24 August 2019
My IT return for FY 2017 - '18 included the following house properties:
House A - Self-occupied, purchased with housing loan, House B - Deemed Let-out, purchased with housing loan
The scenario during FY 2018 - '19 is:
House A - sold in Jun '18, resulted in Long Term Capital Gain of Rs. 15 lakh, House C - purchased in Aug '18 for Rs. 30 lakh with own contribution of 3 lakh and housing loan of Rs. 27 lakh, House B - remains Deemed Let-out.
In view of the above, can you please let me know the following information?
1. Cost of C was higher than Capital Gain from A, and C was purchased soon after sale of A. Although C was purchased with housing loan, hope I can avail the capital gain exemption under Section 54 (as per many judgments of tribunals/courts). Can you please confirm the same?
2. Agreement date for House C (ready-to-move) was 10/07/2018, major/full payment date 25/07/2018 and possession date 04/08/2018. Registration not yet done due to some issues at developer's end.
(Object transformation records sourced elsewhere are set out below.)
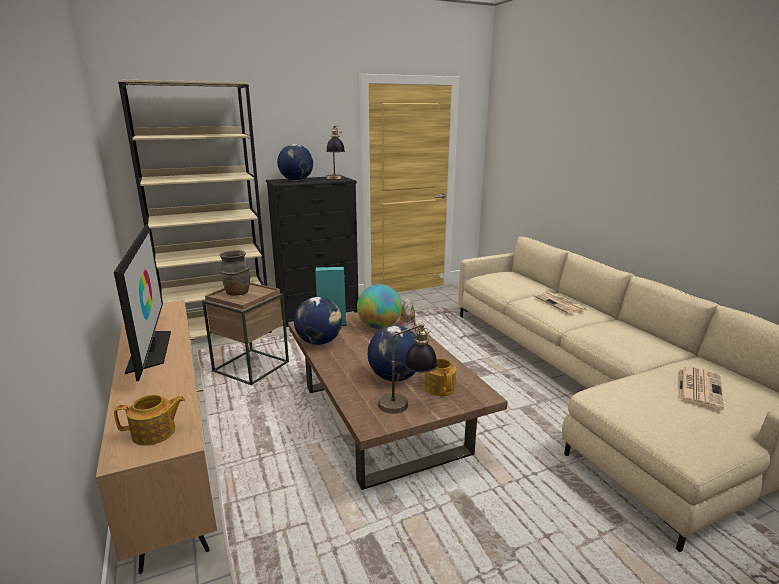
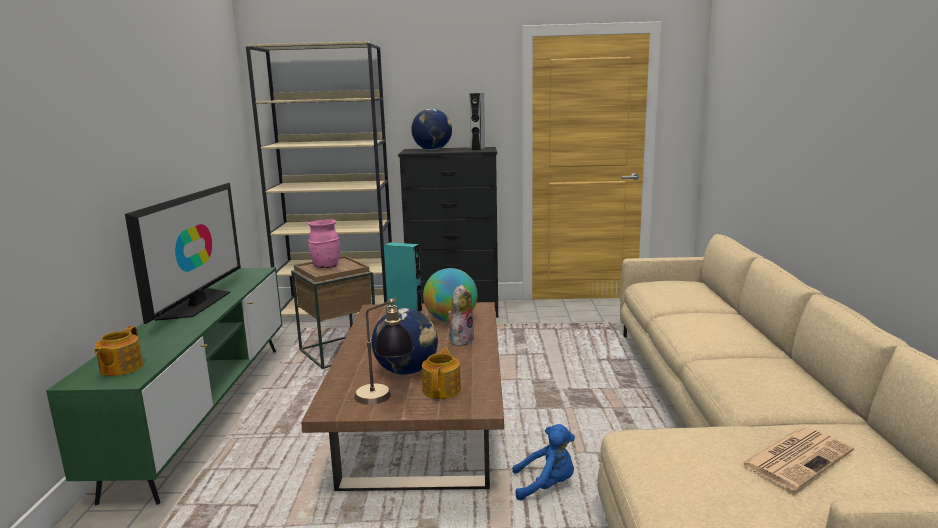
camera: 25 degrees right, 5 degrees down
brown tv stand [96,300,217,574] -> green tv stand [46,267,282,505]
teapot [114,395,185,446] -> teapot turned 90 degrees clockwise [94,326,143,376]
brown vase [220,250,250,295] -> pink vase [308,219,340,268]
globe [294,297,342,345] -> none
table lamp [326,124,345,179] -> grey speaker [470,93,485,151]
newspaper [534,292,587,314] -> none
none -> blue plush toy [512,424,575,500]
Which date should be considered as date of purchase/construction? Is it possession date or some other date? Can section 54 exemption be availed even if registration not yet done?
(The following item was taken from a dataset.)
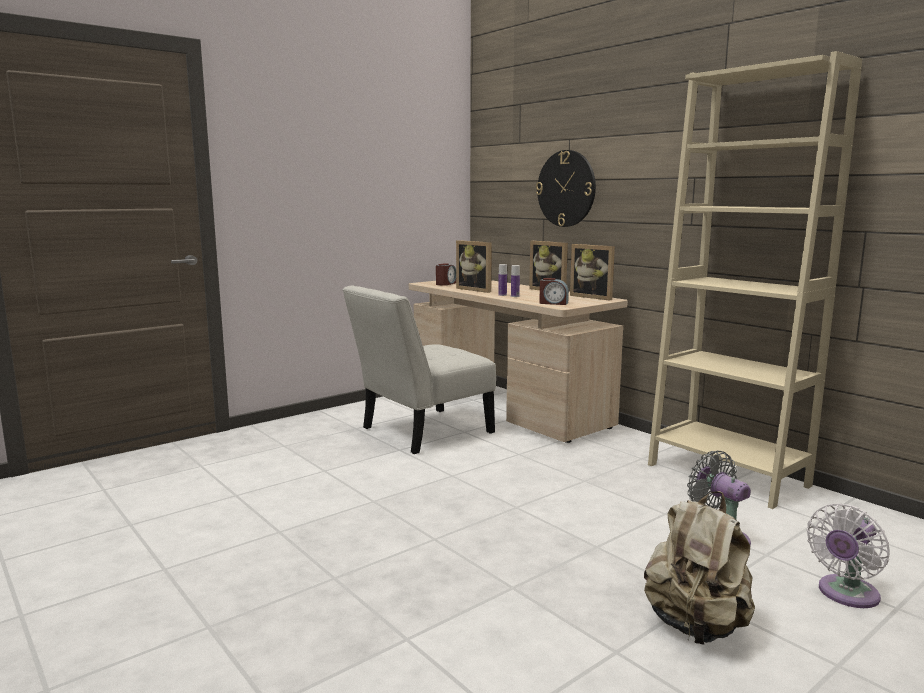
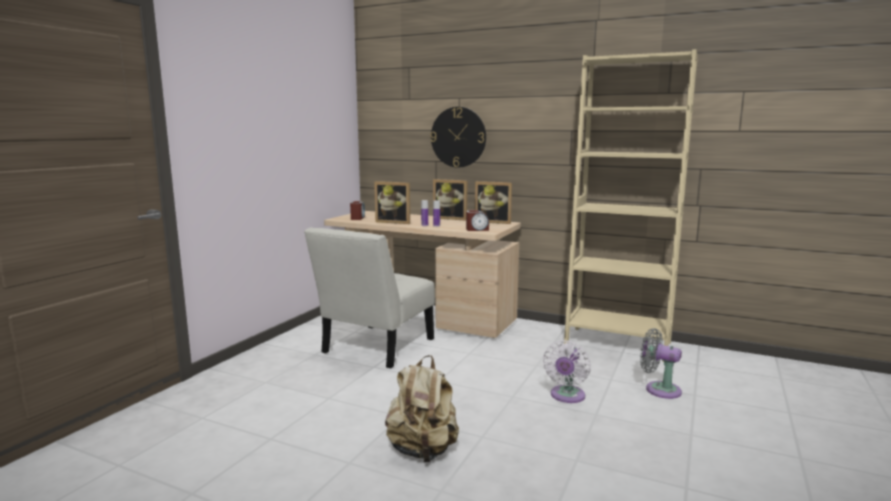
camera: 25 degrees left, 0 degrees up
beige backpack [644,491,755,645] -> beige backpack moved to [385,355,459,462]
white fan [807,504,890,608] -> white fan moved to [543,341,591,403]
3. House A was self-occupied for 3 months before its sale and House C self-occupied for 8 months during the FY. I am not sure if I need to show both House A & C in 'Income from House Property' head for IT return FY 2018 - '19 i.e. AY 2019 - '20. Shall I consider House A as self-occupied and House C deemed let-out? Or, can House A be deemed let-out and House C self-occupied, as Gross Annual Value is much higher for House C (and hence more deduction if it's self-occupied)? House B is deemed let-out as before.
25 August 2019
1 Capital gain exemption can be availed. 2 Section 54 exemption can be availed as amount has been fully invested. see thr link. https://www.charteredclub.com/cap-gain-exemption-if-construction-not-completed-in-3-years/ 3 Yes it's allowed.
25 August 2019
Many Thanks Sir for all the answers.
About answer 3, is it mandatory to show Income/loss from sold House A? FYI, I paid 2 EMIs for House A loan before its sale. If I exclude House A and only show House C & B as self-occupied & deemed let-out respectively, tax payable is lesser. But I am not sure if it is appropriate to exclude House A in 'Income from House Property' head in this scenario. Generally we show all house properties with income/loss. My confusion is due to the fact that House A was sold during the FY (i.e. Jun '18).